I remember getting caught trying to peel the picture of the car off her list. My punishment is to find the paste, repair the damage to the list AND to hug my sister AND say I’m sorry.
As the evening is comes to an end, it is time to place our stockings around the living room. We had no chimney so our parents had each child select a small area of the living room to lay claim to. On Christmas morning gifts left by Santa would be in the area claimed by each child. Some times there were larger shared gifts which would be left in a neutral zone. This year happened to have a couple larger gifts. My older brothers received a Hot Wheels Grand-Prix race car track set and a small number of cars. My sisters received some My-Size Barbies.
I had laid claim to a big blue lazy boy style rocking chair. Near the base of the chair (and the neutral zone) is where I discovered MY hot pink Barbie Corvette. It was more than likely bumped or nudged near my area. I was told MY pink Corvette belonged to my sisters. I cried long and loud in protest. I don’t know what the terms were which stopped my cries. All I knew was I was allowed to play with the car, as long as my sisters were playing too. I still insisted the car was mine and I was to share playing with it and my sisters were to share their Barbies with me.
My logic on this was somewhat reinforced when I wasn’t allowed to play with the Hot Wheels. Thinking about this now, it was probably a restriction due to the smaller cars being a choking hazard, but to me it meant the Barbie Corvette was mine and I got to play with Barbies.
My family’s tradition allowed for the Christmas gifts to be displayed/left in the living room under the tree for the rest of the holiday season.

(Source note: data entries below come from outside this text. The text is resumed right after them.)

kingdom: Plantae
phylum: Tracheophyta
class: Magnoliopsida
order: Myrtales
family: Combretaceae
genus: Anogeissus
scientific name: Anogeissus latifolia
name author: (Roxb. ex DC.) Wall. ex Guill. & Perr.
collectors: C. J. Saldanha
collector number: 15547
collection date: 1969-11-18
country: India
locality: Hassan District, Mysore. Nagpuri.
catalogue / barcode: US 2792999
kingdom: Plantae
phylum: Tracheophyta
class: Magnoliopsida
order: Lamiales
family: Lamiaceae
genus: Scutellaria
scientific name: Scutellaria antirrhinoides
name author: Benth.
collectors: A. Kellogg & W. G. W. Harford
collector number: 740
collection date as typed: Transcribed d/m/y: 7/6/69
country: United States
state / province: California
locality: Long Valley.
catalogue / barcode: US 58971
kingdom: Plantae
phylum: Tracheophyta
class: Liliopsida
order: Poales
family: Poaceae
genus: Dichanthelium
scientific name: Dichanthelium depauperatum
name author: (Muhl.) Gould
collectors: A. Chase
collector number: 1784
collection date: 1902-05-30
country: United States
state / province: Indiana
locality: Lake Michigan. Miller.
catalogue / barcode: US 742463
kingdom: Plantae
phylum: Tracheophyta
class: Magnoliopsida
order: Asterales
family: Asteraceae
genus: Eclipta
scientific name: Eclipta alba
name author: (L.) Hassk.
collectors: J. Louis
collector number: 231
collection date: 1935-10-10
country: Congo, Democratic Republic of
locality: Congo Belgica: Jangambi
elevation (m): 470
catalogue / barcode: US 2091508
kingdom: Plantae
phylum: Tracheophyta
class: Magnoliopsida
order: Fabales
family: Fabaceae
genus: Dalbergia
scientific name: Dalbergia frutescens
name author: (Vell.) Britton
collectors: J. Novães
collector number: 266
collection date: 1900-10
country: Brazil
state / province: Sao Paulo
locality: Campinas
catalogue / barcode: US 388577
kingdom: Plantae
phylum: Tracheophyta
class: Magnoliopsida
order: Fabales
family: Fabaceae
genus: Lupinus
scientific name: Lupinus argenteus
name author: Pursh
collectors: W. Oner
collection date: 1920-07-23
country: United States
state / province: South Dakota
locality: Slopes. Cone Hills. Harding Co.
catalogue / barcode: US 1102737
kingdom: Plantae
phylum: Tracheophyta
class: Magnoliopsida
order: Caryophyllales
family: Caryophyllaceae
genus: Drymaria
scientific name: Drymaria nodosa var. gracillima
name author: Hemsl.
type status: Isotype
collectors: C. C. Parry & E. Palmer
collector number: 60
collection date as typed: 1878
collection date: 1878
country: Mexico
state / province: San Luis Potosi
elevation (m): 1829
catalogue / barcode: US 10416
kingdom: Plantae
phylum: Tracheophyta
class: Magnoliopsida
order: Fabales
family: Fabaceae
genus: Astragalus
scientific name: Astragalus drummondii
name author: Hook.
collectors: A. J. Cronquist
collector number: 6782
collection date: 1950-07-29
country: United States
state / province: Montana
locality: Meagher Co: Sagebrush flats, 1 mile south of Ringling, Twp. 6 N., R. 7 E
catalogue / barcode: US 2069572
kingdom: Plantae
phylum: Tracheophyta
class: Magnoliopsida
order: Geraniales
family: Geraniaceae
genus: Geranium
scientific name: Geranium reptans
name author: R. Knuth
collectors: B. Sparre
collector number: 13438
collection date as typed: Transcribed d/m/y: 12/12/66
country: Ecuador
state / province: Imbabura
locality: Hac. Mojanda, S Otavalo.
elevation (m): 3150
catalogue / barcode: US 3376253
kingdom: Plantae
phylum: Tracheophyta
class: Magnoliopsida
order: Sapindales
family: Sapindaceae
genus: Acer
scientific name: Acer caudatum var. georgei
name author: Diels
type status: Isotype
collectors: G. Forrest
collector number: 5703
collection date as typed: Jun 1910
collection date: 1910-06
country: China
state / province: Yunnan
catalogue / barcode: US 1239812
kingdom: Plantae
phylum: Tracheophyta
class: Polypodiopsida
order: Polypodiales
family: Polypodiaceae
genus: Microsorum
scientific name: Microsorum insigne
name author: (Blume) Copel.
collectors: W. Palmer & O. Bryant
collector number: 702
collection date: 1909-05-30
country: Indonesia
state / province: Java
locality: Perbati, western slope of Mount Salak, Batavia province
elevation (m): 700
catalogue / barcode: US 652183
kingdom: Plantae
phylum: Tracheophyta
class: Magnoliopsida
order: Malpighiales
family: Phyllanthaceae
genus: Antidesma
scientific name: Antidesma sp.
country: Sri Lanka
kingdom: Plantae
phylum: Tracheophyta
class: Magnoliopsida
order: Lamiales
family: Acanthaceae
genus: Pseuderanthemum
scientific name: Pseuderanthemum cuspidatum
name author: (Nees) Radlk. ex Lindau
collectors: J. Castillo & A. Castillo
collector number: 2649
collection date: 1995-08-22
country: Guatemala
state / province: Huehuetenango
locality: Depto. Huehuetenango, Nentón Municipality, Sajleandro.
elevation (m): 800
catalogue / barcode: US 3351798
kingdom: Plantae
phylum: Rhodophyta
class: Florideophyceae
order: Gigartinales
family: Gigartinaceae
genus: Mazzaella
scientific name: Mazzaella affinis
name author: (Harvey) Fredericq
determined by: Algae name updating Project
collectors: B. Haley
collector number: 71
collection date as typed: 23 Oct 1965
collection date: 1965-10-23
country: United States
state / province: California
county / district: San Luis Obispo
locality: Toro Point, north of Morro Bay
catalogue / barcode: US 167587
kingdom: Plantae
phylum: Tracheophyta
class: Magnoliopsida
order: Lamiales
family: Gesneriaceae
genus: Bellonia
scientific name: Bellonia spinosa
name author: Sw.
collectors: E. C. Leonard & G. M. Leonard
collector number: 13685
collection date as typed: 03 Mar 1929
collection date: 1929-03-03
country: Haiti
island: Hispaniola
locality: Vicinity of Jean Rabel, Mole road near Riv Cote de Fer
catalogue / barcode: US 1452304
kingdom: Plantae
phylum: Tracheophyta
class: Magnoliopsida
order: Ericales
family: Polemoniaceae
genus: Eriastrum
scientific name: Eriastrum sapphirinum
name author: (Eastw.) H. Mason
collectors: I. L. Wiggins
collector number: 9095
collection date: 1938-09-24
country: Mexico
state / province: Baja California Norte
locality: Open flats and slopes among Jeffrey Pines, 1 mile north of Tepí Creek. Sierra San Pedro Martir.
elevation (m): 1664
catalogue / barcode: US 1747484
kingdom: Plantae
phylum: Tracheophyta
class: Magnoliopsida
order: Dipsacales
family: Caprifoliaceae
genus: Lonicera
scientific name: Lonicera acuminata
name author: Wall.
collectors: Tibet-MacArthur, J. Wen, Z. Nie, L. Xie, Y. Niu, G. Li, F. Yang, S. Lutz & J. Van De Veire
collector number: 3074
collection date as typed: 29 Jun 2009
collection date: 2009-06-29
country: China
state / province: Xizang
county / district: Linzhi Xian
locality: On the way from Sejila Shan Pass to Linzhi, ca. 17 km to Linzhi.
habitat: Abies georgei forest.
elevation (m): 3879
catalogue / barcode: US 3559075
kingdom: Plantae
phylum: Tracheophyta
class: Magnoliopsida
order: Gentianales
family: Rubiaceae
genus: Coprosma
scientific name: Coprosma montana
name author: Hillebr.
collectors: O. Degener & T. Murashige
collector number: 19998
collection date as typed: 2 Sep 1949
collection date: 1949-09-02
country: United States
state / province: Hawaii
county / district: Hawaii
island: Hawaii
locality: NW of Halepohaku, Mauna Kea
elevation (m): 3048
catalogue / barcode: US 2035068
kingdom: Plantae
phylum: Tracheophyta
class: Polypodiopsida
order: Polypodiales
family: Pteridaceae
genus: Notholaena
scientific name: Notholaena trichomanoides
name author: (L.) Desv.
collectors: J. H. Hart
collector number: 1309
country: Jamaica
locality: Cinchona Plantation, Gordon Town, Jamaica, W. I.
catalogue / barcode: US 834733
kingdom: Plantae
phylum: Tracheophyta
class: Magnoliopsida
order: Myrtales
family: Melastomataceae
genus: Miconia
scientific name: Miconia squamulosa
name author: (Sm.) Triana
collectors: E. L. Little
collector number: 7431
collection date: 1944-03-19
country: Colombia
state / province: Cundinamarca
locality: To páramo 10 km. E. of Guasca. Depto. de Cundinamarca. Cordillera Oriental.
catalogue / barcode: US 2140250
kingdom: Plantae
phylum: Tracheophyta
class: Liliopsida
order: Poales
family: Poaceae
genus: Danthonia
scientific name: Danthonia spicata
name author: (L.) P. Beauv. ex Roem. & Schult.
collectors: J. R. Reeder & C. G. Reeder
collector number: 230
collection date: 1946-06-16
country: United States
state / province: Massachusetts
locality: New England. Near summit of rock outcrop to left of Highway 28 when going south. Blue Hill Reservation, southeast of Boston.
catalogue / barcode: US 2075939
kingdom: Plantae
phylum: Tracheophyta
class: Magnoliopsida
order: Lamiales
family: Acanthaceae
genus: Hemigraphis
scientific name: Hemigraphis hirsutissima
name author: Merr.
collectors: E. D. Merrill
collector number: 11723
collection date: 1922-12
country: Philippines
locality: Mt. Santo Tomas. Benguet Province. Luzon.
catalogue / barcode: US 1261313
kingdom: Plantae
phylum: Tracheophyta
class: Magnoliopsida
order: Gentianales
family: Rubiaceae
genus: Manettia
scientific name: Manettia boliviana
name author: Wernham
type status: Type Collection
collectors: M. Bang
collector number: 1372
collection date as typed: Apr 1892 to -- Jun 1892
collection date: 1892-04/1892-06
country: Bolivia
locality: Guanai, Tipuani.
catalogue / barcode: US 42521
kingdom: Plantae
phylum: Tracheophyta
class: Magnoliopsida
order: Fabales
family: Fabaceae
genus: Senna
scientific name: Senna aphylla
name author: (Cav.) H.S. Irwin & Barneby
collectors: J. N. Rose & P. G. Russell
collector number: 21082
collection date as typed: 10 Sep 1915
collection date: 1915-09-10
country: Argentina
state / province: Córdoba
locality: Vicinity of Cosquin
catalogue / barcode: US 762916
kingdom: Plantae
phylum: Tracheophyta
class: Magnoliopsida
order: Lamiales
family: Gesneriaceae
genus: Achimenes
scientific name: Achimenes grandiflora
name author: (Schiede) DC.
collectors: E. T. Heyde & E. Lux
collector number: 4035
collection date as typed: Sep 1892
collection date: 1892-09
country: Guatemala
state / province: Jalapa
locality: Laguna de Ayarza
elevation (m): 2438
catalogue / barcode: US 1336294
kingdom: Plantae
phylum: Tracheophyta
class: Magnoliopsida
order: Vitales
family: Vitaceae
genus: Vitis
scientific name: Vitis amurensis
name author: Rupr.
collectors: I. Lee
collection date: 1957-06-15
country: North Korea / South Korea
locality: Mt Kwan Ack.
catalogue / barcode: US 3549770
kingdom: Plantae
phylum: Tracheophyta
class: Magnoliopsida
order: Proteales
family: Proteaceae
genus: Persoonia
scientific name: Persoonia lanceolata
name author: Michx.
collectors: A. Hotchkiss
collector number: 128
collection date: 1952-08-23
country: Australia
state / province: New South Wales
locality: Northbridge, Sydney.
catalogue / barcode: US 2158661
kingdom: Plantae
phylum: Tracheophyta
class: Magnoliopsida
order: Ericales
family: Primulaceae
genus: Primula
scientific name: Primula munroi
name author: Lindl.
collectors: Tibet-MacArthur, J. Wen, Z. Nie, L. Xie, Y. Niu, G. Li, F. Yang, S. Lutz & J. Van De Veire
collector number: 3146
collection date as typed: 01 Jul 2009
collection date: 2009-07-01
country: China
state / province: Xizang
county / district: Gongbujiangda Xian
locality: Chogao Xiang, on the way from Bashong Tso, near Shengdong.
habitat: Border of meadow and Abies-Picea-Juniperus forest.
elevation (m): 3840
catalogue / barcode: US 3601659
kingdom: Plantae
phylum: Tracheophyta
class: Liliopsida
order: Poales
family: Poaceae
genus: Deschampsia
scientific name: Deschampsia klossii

The children were allowed to play with the toys but instead of putting them away in our toy boxes, the toys could be put away under the tree. This wasn’t an issue until it was time to take the tree down and Oh! the fit that was thrown when MY Barbie Corvette was driven off to the girl’s room instead of mine. Over the next couple of years, each time the Corvette was brought out for play I stopped whatever I was doing and played with my sisters, the Barbies and MY car. I even remember times of begging to play Barbie.
My interest in Barbies and other feminine play was furthered when it was time to play dress-up. I don’t know who came up with the idea but my one of my two older sisters dressed me in a My-Size Barbie dress, had me dance with and kiss her My-Size Barbie. This happened enough for my older sister to come up with a feminine name for me (DeeDee, Diane, Deena or something. I now prefer to use the name Dana).

I know I continued to wear dresses during playtime as I still have an old Polaroid photo of me wearing a dress, some of my Mom’s heels with my sister showing me how to hold a purse. The dress in the picture was a blue taffeta trimmed in tulle. I remember wearing it often and calling it “My Make-It-Blue Dress”, naming it after the scene in Disney’s Sleeping Beauty where the fairies are fighting over the color of the dress using their magic. Changing it from pink to blue, and back again. I barely remember the dancing and kissing of the doll, but the feeling I felt wearing my dress, the calm comfort that comes from what has to be the core of my being, has been something I have chased my entire life.